-- Votre objectif --
Transcrivez à l'identique le passage du texte fourni sur la foi en islam qui va de « La prononciation des » jusqu'à « auprès de Dieu. ».

-- Texte fourni --
====================
La prononciation des deux témoignages de foi suffit pour entrer en islam ; si cela est fait avec sincérité du cœur, la personne possède Asl ul-Îmân auprès de Dieu.

Quant aux actions extérieures à accomplir, elles sont elles aussi parties (branches) du Îmân, comme le montre ce hadîth : "عن أبي هريرة قال: قال رسول الله صلى الله عليه وسلم: "الإيمان بضع وسبعون - أو بضع وستون - شعبة. فأفضلها قول لا إله إلا الله، وأدناها إماطة الأذى عن الطريق. والحياء شعبة من الإيمان" (Muslim, 35), "عن أبي هريرة عن رسول الله صلى الله عليه وسلم قال: "الإيمان بضع وستون شعبة - أو بضع وسبعون - شعبة. فأرفعها لا إله إلا الله، وأدناها إماطة الأذى عن الطريق، والحياء شعبة من الإيمان" (Ibn Hibbân, 166).
====================
-- Données --

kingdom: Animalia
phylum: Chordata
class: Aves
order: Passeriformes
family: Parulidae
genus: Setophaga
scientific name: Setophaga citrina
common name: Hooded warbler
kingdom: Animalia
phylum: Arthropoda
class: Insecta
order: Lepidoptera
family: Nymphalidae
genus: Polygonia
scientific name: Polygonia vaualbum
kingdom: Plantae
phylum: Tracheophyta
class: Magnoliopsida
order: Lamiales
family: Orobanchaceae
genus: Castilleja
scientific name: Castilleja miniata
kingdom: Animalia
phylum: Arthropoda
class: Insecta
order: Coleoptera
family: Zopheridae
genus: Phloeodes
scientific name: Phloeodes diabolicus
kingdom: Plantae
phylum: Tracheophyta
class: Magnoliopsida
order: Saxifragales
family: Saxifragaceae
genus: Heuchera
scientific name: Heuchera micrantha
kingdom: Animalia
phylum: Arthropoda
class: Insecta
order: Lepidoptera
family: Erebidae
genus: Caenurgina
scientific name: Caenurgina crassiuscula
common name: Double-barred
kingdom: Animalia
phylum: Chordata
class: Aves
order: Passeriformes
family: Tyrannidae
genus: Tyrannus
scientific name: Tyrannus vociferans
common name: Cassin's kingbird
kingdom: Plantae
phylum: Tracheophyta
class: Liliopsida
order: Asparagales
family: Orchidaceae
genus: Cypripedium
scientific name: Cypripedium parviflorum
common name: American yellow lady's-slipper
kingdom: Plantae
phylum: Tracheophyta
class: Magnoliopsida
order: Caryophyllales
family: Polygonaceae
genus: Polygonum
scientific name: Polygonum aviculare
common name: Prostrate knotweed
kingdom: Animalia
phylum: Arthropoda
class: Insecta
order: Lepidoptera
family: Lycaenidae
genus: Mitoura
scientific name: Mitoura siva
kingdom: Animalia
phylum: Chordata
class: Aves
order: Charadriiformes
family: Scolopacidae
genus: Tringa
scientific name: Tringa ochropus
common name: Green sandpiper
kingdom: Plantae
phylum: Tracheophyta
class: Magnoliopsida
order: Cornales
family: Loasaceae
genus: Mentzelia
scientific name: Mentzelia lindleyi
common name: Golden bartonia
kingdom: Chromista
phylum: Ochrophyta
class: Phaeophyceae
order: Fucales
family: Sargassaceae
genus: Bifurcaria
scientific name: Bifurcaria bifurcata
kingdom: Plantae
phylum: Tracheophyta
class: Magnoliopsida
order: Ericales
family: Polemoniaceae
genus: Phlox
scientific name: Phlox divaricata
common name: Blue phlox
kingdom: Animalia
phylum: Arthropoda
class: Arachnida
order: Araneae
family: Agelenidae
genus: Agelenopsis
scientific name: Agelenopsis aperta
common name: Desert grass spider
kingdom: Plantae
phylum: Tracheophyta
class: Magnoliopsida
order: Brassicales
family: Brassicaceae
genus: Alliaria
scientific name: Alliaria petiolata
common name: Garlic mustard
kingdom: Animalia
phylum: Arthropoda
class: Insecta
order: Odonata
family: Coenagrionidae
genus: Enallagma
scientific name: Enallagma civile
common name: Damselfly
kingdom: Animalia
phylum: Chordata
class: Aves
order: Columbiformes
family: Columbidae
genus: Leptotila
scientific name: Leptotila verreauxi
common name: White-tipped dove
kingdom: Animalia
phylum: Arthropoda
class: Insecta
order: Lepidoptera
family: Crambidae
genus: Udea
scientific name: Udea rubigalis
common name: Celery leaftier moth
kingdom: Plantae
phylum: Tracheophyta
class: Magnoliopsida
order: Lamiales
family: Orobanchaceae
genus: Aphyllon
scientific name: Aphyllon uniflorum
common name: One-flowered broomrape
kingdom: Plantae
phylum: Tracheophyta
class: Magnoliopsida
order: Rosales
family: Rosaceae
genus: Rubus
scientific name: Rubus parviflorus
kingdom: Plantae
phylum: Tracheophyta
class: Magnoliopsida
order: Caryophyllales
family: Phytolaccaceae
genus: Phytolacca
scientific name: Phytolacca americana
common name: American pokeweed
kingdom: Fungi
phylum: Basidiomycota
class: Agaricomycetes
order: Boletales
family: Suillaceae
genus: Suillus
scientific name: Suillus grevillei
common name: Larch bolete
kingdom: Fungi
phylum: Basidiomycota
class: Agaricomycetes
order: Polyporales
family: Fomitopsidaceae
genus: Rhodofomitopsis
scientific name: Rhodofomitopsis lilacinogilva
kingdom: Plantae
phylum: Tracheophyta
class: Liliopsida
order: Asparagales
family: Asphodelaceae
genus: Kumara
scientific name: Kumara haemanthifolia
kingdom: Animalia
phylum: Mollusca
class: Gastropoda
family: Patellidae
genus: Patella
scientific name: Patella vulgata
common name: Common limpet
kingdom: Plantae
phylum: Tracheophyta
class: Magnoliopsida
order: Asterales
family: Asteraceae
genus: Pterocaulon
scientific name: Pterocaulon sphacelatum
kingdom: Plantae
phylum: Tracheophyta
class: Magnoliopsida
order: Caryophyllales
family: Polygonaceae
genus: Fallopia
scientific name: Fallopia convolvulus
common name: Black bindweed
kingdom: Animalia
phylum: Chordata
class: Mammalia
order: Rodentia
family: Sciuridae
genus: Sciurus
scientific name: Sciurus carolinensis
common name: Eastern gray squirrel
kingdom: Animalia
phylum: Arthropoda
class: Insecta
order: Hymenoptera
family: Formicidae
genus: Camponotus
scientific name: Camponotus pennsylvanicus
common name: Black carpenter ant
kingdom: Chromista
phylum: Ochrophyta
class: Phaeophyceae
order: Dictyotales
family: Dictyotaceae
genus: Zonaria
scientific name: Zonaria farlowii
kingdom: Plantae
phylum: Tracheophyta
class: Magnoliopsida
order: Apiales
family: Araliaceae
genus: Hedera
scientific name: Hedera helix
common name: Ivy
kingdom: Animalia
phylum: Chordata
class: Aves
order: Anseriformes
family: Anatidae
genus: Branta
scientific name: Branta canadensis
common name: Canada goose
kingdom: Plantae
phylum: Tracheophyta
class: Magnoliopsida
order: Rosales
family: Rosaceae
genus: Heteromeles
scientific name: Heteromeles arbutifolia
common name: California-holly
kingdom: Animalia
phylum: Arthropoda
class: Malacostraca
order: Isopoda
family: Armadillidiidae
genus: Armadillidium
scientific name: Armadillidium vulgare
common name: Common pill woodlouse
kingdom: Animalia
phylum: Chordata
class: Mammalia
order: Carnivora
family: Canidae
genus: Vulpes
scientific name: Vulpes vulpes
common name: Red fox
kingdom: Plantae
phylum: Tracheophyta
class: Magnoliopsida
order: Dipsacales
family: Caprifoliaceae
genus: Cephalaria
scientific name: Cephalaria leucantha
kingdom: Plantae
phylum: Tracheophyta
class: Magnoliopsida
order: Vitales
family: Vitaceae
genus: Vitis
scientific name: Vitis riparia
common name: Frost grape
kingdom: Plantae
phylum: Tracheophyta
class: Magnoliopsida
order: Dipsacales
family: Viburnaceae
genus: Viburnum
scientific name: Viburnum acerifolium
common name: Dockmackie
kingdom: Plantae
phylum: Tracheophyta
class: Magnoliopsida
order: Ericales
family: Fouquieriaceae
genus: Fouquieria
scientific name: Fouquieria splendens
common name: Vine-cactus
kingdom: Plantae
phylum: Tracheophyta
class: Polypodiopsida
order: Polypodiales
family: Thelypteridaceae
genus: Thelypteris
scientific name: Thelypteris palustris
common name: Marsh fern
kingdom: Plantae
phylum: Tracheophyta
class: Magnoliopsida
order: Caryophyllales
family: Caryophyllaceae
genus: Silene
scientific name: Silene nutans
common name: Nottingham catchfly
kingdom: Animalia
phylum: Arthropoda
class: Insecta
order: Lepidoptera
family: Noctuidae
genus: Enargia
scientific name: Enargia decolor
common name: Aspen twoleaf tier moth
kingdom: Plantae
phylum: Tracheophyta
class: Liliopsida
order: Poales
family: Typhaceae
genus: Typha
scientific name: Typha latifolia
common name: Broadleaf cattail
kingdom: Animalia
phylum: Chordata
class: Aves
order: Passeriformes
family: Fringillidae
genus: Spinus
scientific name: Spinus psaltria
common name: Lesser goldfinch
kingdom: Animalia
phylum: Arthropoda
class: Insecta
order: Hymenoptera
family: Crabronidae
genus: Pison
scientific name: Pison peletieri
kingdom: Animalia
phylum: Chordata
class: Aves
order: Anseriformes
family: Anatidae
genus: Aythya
====================
-- Réponse attendue --
La prononciation des deux témoignages de foi suffit pour entrer en islam ; si cela est fait avec sincérité du cœur, la personne possède Asl ul-Îmân auprès de Dieu.